DATA:

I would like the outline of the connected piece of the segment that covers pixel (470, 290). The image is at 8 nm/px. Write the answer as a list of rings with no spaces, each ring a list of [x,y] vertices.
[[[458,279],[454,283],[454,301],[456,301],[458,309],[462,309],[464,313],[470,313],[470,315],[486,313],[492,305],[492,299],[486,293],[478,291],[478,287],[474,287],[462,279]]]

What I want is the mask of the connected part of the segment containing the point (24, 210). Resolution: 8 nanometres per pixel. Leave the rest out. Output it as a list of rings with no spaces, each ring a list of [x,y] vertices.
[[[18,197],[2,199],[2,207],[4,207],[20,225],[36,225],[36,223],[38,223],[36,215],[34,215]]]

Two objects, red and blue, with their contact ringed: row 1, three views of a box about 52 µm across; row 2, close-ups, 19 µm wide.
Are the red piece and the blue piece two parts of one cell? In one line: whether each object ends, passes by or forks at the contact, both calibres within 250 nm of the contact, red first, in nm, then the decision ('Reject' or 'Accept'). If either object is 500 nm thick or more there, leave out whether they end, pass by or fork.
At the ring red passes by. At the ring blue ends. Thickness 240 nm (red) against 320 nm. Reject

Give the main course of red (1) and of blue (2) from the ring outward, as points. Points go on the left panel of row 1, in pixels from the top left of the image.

GOAL OF THE EXERCISE:
Restate the listing above word for word.

WRITTEN ANSWER:
I would like the outline of the connected piece of the segment that covers pixel (470, 290). The image is at 8 nm/px. Write the answer as a list of rings with no spaces, each ring a list of [x,y] vertices.
[[[458,279],[454,283],[454,301],[456,301],[458,309],[462,309],[464,313],[470,313],[470,315],[486,313],[492,305],[492,299],[486,293],[478,291],[478,287],[474,287],[462,279]]]

What I want is the mask of the connected part of the segment containing the point (24, 210). Resolution: 8 nanometres per pixel. Leave the rest out. Output it as a list of rings with no spaces, each ring a list of [x,y] vertices.
[[[18,197],[2,199],[2,207],[4,207],[20,225],[36,225],[36,223],[38,223],[36,215],[34,215]]]

Two objects, red and blue, with their contact ringed: row 1, three views of a box about 52 µm across; row 2, close-ups, 19 µm wide.
Are the red piece and the blue piece two parts of one cell? In one line: whether each object ends, passes by or forks at the contact, both calibres within 250 nm of the contact, red first, in nm, then the decision ('Reject' or 'Accept'). If either object is 500 nm thick or more there, leave out whether they end, pass by or fork.
At the ring red passes by. At the ring blue ends. Thickness 240 nm (red) against 320 nm. Reject

Give the main course of red (1) and of blue (2) from the ring outward, as points. Points go on the left panel of row 1, in pixels from the top left of the image.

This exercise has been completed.